Hannah’s put it in a nutshell:
MMT for the already rich, with austerity for the rest.
A brilliant summary, recognising that they understand MMT perfectly well but are determined not to use it to benefit society as a whole.
Recall Thatcher’s view that there is no such thing as society – only the worthy rich and the scrounging poor.
In the South Devon constituency, next door to my Newton Abbot one, there is an initiative called the South Devon Primary, which seeks to unite local voters behind one “progressive” candidate in an effort to unseat the Tory. It has gained significant interest and has run hustings, which are pretty well attended. Only the Lib Dem and Green candidates took part though as Labour doesn’t yet have a candidate and didn’t want to take part anyway. After the hustings, people vote for their “People’s Champion”, with the hope they will help that candidate campaign. No candidate is asked to step down.

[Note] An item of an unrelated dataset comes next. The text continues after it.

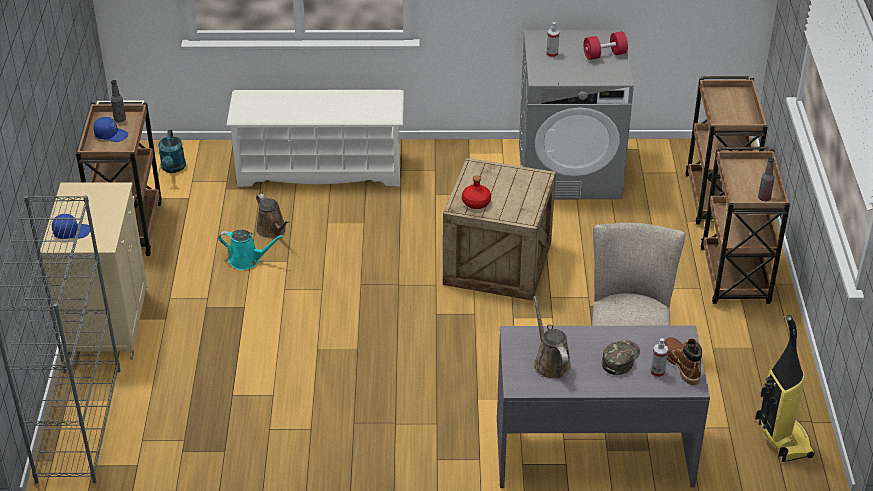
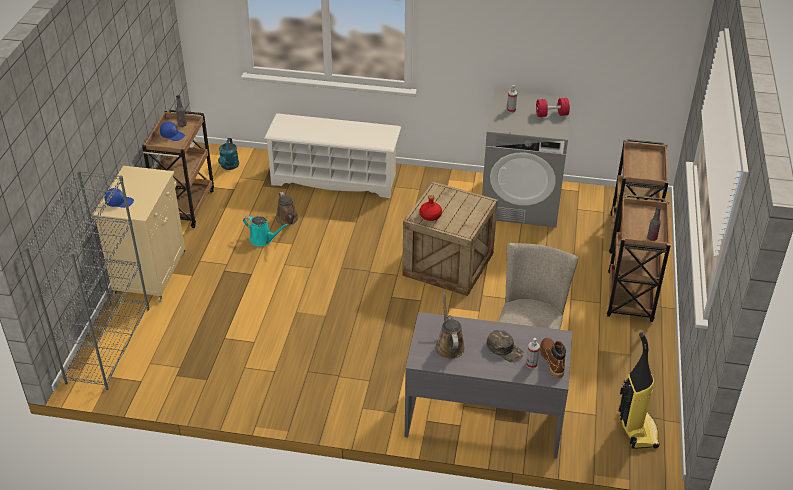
camera: 10 degrees right, 0 degrees up
green cap [602,340,640,375] -> green cap turned 90 degrees clockwise [487,330,524,362]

The organisers lend their help and support to Primary initiatives in other constituencies, and one has been set up in Newton Abbot.
I think these primaries would include independents who were clearly “progressive”. It will be interesting to see if they have any impact.

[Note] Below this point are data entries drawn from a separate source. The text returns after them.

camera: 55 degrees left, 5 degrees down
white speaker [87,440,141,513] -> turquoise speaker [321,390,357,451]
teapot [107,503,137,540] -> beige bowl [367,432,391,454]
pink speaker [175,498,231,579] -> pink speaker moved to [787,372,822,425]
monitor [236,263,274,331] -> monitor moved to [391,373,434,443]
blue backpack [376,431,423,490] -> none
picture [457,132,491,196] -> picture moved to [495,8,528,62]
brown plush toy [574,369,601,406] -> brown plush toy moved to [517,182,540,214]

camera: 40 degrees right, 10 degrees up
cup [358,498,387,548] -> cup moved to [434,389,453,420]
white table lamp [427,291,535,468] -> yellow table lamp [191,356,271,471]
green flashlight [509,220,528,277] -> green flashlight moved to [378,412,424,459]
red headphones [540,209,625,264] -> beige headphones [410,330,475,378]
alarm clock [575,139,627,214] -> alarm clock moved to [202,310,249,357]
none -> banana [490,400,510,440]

https://www.southdevonprimary.org/
“It has gained significant interest and has run hustings, which are pretty well attended. Only the Lib Dem and Green candidates took part though as Labour doesn’t yet have a candidate and didn’t want to take part anyway.”
The last 6 words of the above perfectly sum up one of the two main reasons the UK is so screwed. Labour’s selfish, arrogant, anti-democratic and ultimately self-defeating tribalism which has handed election after election to the right.

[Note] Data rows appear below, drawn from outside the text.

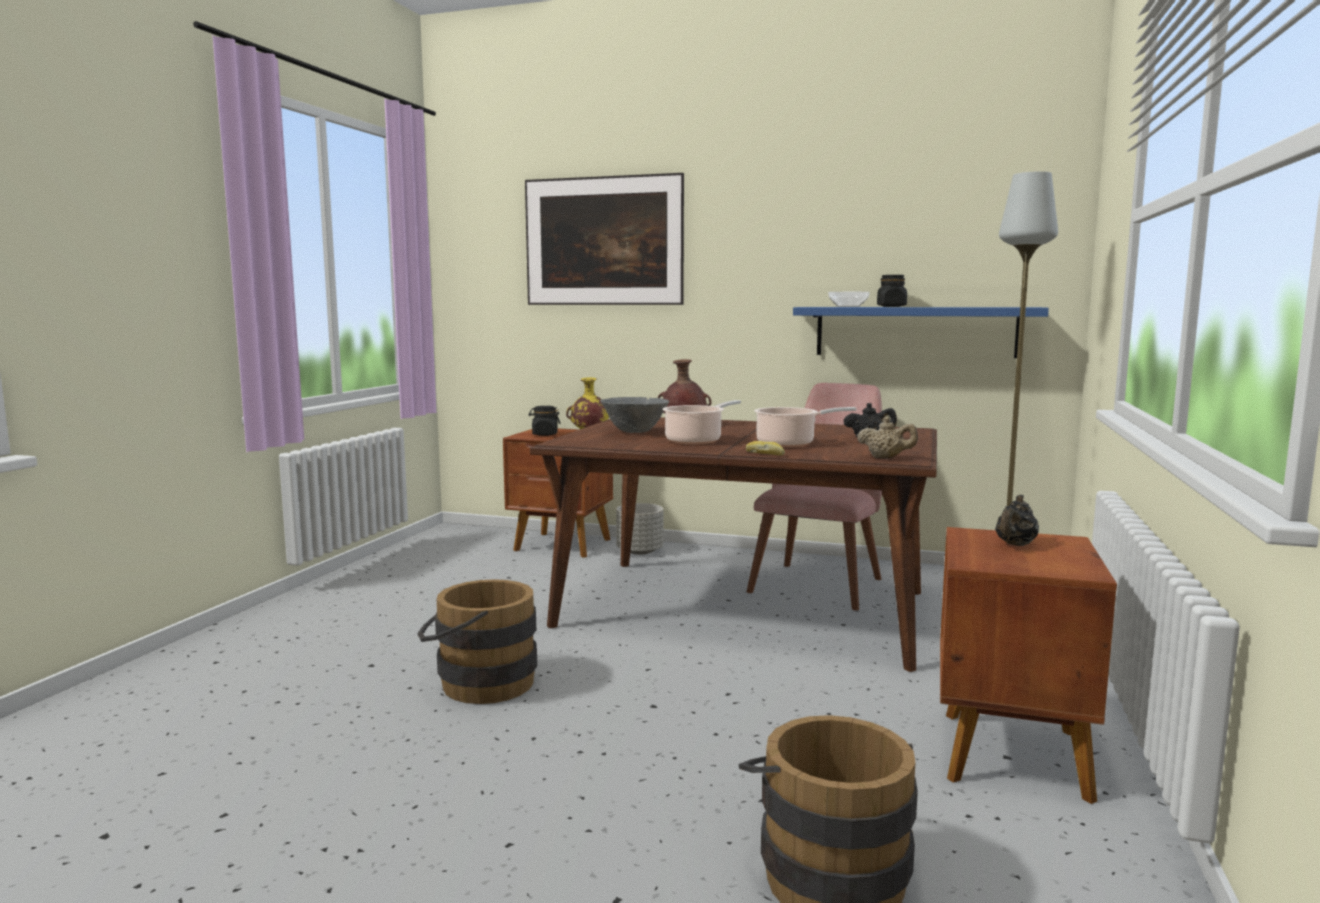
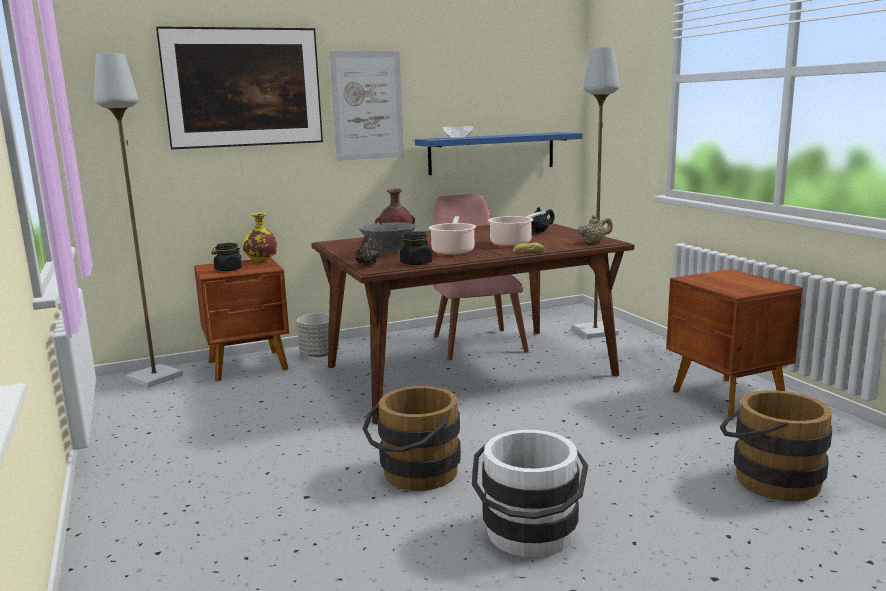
camera: 40 degrees left, 5 degrees up
black jar [877,275,907,307] -> black jar moved to [400,231,432,265]
black teapot [995,495,1039,546] -> black teapot moved to [356,235,380,266]
none -> grey floor lamp [94,54,183,388]
none -> picture [329,51,404,161]
none -> white bucket [472,430,588,557]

The other being the ever worsening behaviour exhibited by that political right. Extreme, xenophobic, vicious, paranoid, irresponsible, incompetent, dishonest and stupid.
Anybody who wanted to officially go with whichever progressive candidate was chosen would have to leave the labour party. Not that Starmer is bothered about the constitution, but it does say you are not allowed to vote for another party.
Doesn’t stop them doing so unofficially, though. Even the labour party should not be able to find out.
I keep telling my grandson that when the election comes people will be asking him who he voted for, but he doesn’t have to tell anyone, not even me.